Happy Cog was contracted by MTV to create a website that allowed users to socialize around the MTV Online Music Award (OMA) nominees and vote for the winners. Being an MTV event, with on-air promotion and billing, we knew we were going to get hit with some pretty heavy traffic. Knowing this, we needed to plan our infrastructure so that it could grow as demand increased. That meant scaling up from our initial server pool of four servers to a hefty twenty-two application servers during the hour long voting event. Luckily for us, Beanstalk made this entire process a breeze.
Following Branching Best Practices
To begin we employed Beanstalk’s suggested “deployment branch” approach. That meant we had two important branches: stage and master. Stage was our test bed where we committed all the soon to be live changes. This could be a copy update, a change to the legal speak or something as major as updated imagery. This worked great locally as it allowed us to work collaboratively as a development team and commit changes for others to review. What’s more, rolling in Beanstalk deployments, we were able to automatically deploy this branch out to a test server for the wider audience to review. That meant our internal QA team and the our MTV clients could always see what we were working on. They could monitor the progress of updates and confirm them once they were done. This allowed us to work quickly without worrying about gaining approval for major releases. Instead, we gained approval every few minutes as individual updates were made.
Once we had a good batch of updates to push live we simply merged the stage branch into our master branch and manually deployed the changes. This way we were able to resolve conflicts and test merges before anything went live.
Beanstalk Saves the Day: Scaling Servers over a 3G Hotspot
While out in LA for the live event our site was built for, we were met with two potentially catastrophic changes, both of which Beanstalk turned from show-stoppers into non-issues.
The first was that our internet connection was no where near as reliable as we had hoped. Plans change, and we went from an expected wired+broadband connection down to a mobile WiFi hostspot. At 2kbps we were not going to be able to deploy changes from our local development machines. Luckily, with everything in Beanstalk, this wasn’t an issue at all. We simply needed enough bandwidth to load up the Beanstalk web app and click deploy. After that Beanstalk’s hefty connection out of Rackspace handled the rest.

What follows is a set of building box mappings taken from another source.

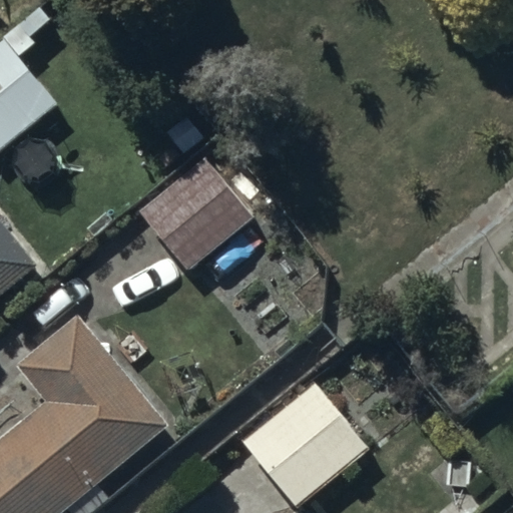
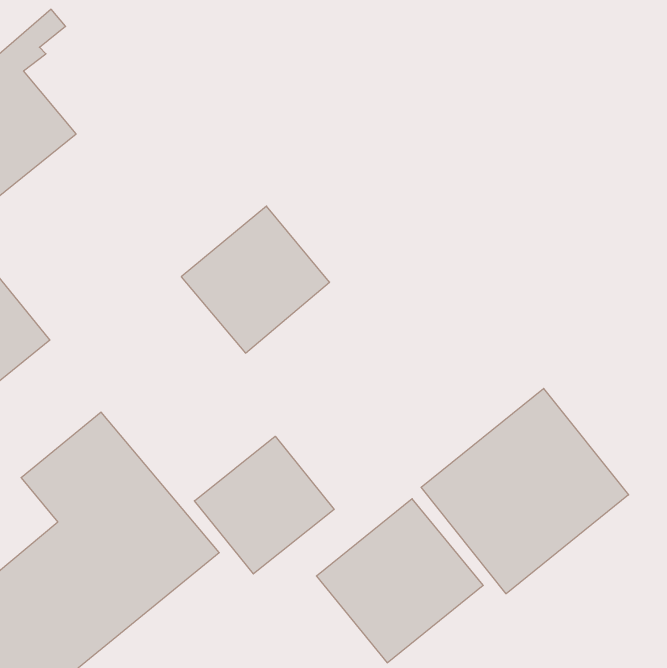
building: none -> [421,388,629,594]
building: none -> [194,436,334,574]

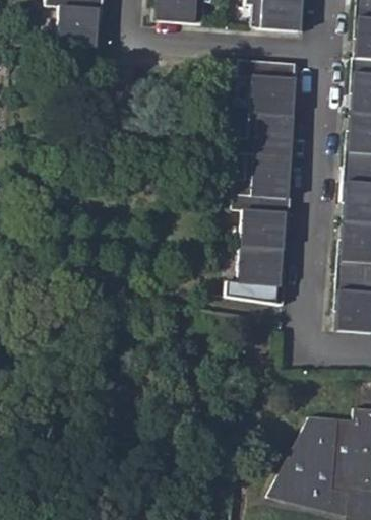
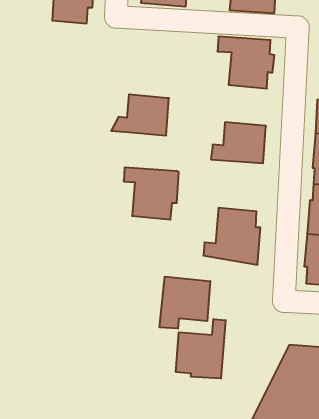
building: [232,114,295,158] -> [111,94,169,135]
building: [231,195,291,252] -> [124,167,179,220]
building: none -> [160,277,210,329]
building: none -> [176,319,225,379]

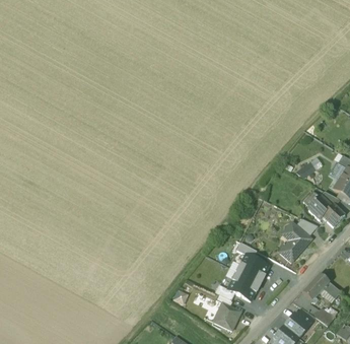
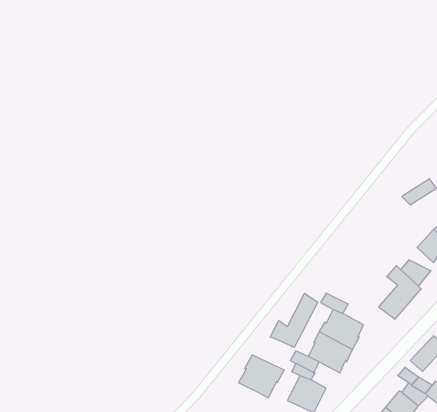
building: none -> [270,293,318,347]
building: none -> [239,355,284,398]

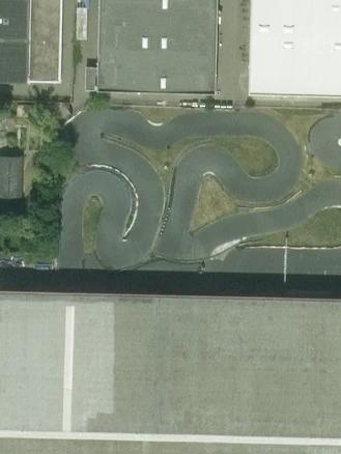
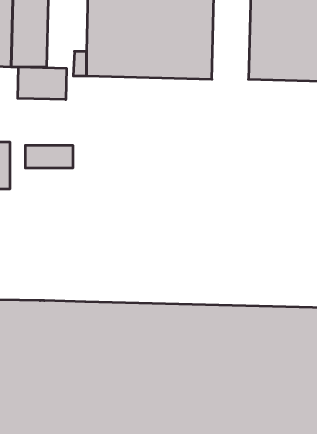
building: none -> [18,67,66,100]
building: none -> [25,145,73,168]

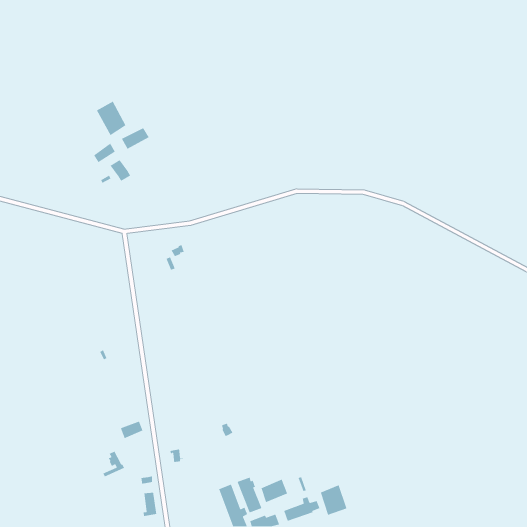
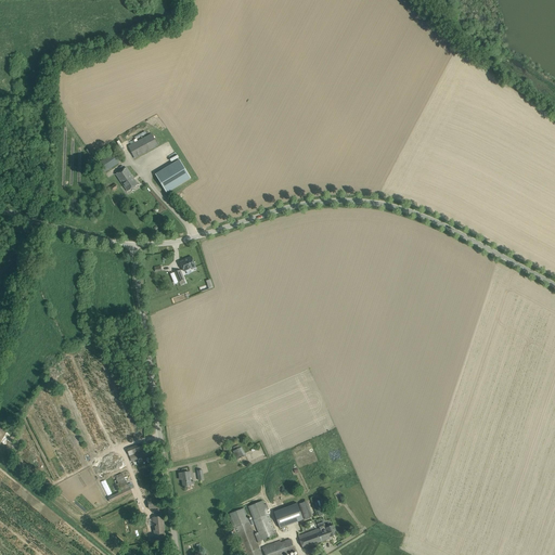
building: [96,100,126,136] -> none
building: none -> [155,159,190,192]
building: [320,484,348,516] -> none

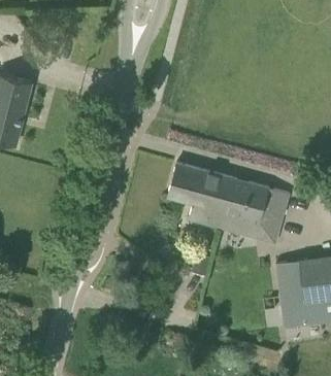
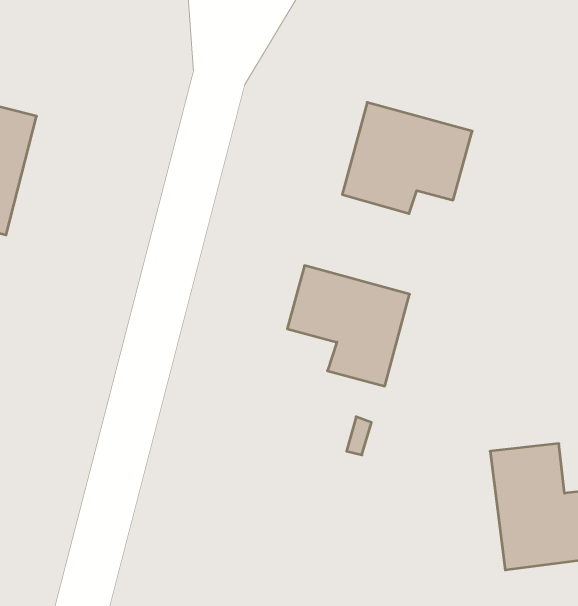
building: [220,178,290,238] -> [342,102,472,214]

The second change was a switch from four app servers to twenty-two. We had always planned to ramp up our app servers, but the specifics of keeping all those servers in sync was never discussed. The more we learned from our host the more difficult things became. From configuring on-demand shared filesystems to setting up periodic syncs everything involved downtime and risk. In the end we simply added each additional app server to Beanstalk and forgot about the rest. With Beanstalk controlling our deployments we simply needed to click deploy and all 4, 5, 6, 7 … 22 app servers were updated without fail.